**Task prompt:** Every line in the data below from the one containing "ring mcp: (251, 222)" down to the one containing "pinky pip: (275, 204)", both included, must be retyped exactly; no other line is to appear.

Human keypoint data
- Opening Delimiter -
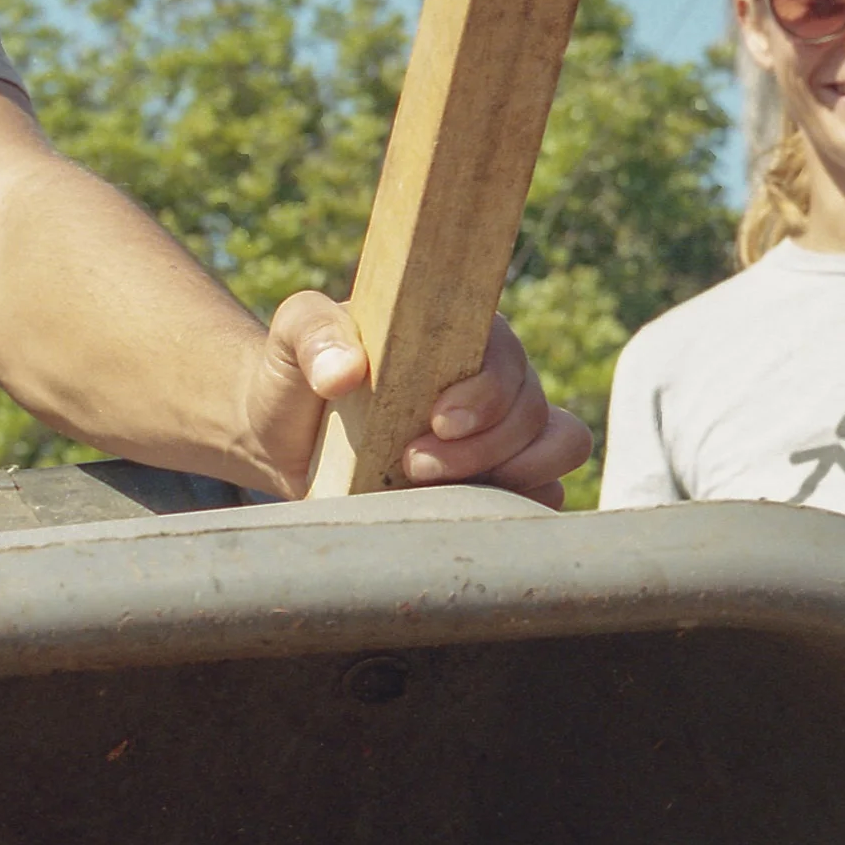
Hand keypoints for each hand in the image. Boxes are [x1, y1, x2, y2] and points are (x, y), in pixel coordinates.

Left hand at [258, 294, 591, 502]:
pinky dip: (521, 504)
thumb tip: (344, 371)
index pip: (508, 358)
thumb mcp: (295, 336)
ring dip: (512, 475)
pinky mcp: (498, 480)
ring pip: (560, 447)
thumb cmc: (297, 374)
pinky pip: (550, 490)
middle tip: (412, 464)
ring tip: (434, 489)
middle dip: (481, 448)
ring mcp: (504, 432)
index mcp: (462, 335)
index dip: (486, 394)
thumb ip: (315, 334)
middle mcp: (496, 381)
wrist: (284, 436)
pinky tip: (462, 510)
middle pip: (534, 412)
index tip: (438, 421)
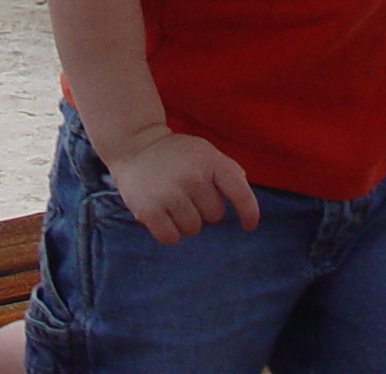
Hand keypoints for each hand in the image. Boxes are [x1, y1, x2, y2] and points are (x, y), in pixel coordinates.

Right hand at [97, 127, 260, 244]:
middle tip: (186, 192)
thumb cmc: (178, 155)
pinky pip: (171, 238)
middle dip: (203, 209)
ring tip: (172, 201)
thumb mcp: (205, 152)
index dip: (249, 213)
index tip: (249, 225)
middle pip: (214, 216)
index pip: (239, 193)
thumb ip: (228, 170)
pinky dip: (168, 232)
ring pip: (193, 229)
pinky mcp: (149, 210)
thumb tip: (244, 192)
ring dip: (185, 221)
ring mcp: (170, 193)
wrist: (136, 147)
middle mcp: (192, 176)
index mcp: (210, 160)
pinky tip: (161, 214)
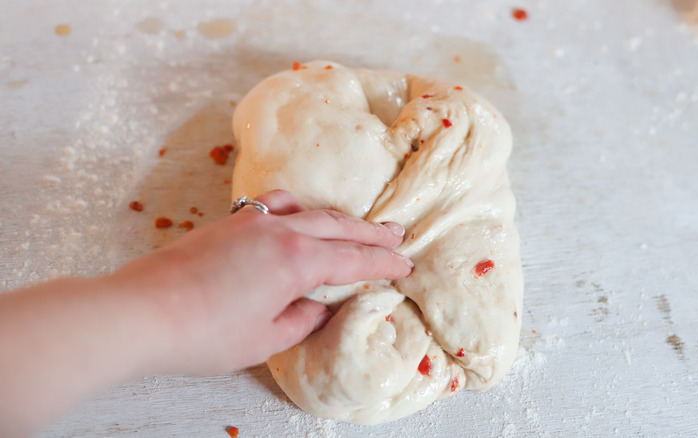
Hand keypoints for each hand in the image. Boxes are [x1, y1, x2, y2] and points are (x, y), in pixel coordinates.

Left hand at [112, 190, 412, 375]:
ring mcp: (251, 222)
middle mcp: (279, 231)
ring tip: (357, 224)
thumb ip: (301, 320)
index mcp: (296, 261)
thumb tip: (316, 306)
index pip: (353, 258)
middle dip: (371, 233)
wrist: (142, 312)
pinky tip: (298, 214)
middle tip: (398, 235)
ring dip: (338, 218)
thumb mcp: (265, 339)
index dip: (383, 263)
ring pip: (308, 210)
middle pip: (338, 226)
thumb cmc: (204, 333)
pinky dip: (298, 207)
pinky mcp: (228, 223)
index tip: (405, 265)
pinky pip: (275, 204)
- Closing Delimiter -
- Opening Delimiter -
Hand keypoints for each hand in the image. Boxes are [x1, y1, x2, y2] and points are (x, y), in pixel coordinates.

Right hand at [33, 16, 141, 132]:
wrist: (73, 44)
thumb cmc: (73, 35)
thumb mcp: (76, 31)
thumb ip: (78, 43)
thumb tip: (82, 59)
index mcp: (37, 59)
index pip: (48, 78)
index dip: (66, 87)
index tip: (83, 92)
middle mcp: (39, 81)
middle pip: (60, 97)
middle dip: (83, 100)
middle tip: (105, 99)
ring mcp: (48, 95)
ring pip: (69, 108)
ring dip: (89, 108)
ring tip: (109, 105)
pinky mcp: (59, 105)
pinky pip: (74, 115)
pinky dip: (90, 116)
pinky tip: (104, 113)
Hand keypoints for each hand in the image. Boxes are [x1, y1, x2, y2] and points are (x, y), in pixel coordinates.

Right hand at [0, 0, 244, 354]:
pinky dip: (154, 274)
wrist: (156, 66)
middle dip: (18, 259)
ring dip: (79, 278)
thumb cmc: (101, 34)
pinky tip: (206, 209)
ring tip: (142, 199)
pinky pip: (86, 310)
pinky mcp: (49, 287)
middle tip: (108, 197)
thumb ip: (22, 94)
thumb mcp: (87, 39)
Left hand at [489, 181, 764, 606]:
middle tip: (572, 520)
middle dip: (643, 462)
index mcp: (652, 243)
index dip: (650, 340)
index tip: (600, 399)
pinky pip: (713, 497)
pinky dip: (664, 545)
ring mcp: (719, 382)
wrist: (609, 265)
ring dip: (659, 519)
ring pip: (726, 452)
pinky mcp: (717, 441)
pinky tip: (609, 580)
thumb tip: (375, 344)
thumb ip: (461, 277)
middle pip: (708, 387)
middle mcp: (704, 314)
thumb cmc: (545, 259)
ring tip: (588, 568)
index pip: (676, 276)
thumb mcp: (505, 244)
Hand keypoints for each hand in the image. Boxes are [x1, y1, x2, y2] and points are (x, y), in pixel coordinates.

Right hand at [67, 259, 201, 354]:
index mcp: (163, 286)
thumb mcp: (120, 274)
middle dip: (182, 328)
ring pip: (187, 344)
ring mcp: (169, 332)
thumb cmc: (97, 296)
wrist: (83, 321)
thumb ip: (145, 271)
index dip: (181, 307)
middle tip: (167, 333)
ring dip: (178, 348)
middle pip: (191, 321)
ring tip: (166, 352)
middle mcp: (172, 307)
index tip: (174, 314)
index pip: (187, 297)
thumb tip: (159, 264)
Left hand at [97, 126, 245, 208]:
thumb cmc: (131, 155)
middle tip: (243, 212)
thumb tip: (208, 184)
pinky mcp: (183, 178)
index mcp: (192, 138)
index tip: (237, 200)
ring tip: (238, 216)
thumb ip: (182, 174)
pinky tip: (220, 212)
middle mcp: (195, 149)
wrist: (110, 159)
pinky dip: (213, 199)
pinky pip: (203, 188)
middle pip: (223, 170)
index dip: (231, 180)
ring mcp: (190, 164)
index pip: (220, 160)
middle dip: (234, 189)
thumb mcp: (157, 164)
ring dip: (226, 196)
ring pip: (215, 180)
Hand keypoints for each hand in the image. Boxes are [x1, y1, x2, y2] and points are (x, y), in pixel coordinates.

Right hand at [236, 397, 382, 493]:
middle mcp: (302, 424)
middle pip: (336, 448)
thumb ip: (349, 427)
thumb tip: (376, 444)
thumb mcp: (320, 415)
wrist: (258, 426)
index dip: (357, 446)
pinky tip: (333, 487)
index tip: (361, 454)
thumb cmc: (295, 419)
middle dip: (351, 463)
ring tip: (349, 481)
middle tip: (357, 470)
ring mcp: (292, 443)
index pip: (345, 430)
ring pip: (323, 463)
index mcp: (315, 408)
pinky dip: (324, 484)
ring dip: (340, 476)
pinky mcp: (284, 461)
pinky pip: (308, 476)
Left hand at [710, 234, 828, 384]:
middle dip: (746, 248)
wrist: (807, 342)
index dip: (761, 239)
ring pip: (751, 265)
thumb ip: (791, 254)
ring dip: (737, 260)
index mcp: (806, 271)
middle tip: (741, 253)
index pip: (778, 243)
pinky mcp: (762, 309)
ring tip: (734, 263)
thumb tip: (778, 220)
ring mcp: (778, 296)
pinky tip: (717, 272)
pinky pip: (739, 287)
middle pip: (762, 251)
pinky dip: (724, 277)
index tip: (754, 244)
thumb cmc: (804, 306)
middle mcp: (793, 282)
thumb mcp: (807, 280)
- Closing Delimiter -
- Opening Delimiter -
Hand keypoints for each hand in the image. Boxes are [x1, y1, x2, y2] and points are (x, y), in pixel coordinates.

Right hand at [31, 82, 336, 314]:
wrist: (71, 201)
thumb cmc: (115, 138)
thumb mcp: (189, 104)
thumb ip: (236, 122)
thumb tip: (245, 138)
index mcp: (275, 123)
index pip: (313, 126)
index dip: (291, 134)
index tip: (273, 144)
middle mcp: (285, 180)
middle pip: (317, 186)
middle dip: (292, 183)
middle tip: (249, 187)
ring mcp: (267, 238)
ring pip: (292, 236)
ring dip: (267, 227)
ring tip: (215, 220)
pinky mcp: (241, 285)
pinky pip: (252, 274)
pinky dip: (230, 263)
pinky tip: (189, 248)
- Closing Delimiter -
**Finished exercise:**
ring mcp: (251, 222)
middle mcp: (279, 231)
ring tip: (357, 224)
thumb ip: (301, 320)
index mcp: (296, 261)
thumb tip: (316, 306)
index pip: (353, 258)
middle dip: (371, 233)
wrist: (142, 312)
pinky tip: (298, 214)
middle tip: (398, 235)
ring dip: (338, 218)
thumb mcp: (265, 339)
index dip: (383, 263)
ring pip: (308, 210)
middle pip: (338, 226)
thumb cmc: (204, 333)
pinky dip: (298, 207)
pinky mcp: (228, 223)
index tip: (405, 265)
pinky pip: (275, 204)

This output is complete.